Kini, aku tak tahu lagi menamai mu apa?
Terasa sama, masih tetap aku yang menunggu. Tanpa tahu harus
seperti apa dan bagaimana? Dirimu terus hadir dalam berbagai rupa. Teman duduk
ku, artis film yang ku tonton, cerita dongeng yang ku dengar. Tapi dirimu masih
sembunyi di kedalaman hati mu sendiri.
Aku hanya ingin sebuah pertemuan indah yang kemudian
berlanjut pada sebuah ikatan janji yang kokoh.
Tak perlu lagi basa-basi terlalu lama. Perjelaslah, aku
harus dimana menghabiskan sisa waktu hidup ku? Mengabdikan ibadah ini. Menua
dan belajar hidup bersama.
Usia kita terus berjalan, fisik kita ada batas waktunya.
Sering aku harus berusaha menepis sepi diantara kesibukan dan kepenatan
orang-orang di sekitar ku. Sepi yang senyap tanpa denting. Kemudian aku menatap
langit, berbicara dengan penduduk langit. Untuk terus berjalan, membutuhkan
seorang teman. Teman yang dengannya bisa bercerita banyak hal. Menceritakan semua mimpi dan cita-cita ku.
Menjelajahi setiap relief bumi untuk terus belajar
bersyukur, mengejar dan mengajar ilmu, membangun sebuah rumah peradaban.

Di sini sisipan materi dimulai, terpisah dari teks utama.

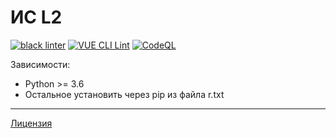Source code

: # ИС L2

[![black linter](https://github.com/moodpulse/l2/actions/workflows/black_lint.yml/badge.svg?branch=develop)](https://github.com/moodpulse/l2/actions/workflows/black_lint.yml)
[![VUE CLI Lint](https://github.com/moodpulse/l2/actions/workflows/vue_cli_lint.yml/badge.svg?branch=develop)](https://github.com/moodpulse/l2/actions/workflows/vue_cli_lint.yml)
[![CodeQL](https://github.com/moodpulse/l2/actions/workflows/codeql-analysis.yml/badge.svg?branch=develop)](https://github.com/moodpulse/l2/actions/workflows/codeql-analysis.yml)

Зависимости:
* Python >= 3.6
* Остальное установить через pip из файла r.txt

---
[Лицензия](LICENSE)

Hanya semangat mengejar impian itu yang membuat masih kuat
mengayuh sepeda kehidupan. Walau terkadang tidak jarang menerjang jalan berbatu
bahkan berlubang. Hingga ban bocor, rem yang blong dan semua pernak-perniknya.

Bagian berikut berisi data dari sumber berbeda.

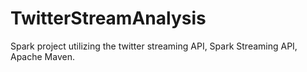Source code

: # TwitterStreamAnalysis
Spark project utilizing the twitter streaming API, Spark Streaming API, Apache Maven.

Hidup adalah hidup. Jalani yang terbaik. Karena setiap yang hidup pasti akan
mati. Tinggal sekarang bagaimana menyiapkan kematian yang terbaik. Iya,
kematian yang terbaik sebagai rasa syukur kita pada Maha Pemberi Hidup.
Menyiapkan perbekalan kematian yang cukup dan meninggalkan
jejak kehidupan yang lebih baik…
Air, tanah, udara, dan api sebagai unsur penghidupan
membutuhkan perhatian. Ketika mereka tidak cukup diperhatikan, bersiaplah
dengan bagaimana “cara” mereka mencari perhatian kita. Jiwa juga mungkin
seperti itu, membutuhkan perhatian yang cukup untuk tetap baik. Jiwa sama
halnya dengan badan kita yang membutuhkan asupan gizi. Gizi bagi jiwa adalah
makna, memaknai setiap proses kehidupan. Iman, ilmu, dan amal. Gizi terbaik
untuk jiwa yang kering. Sebab jiwa menuntut kebutuhannya akan Maha Penciptanya.
Waktu terus berjalan, tanpa ampun menanti lambannya kita.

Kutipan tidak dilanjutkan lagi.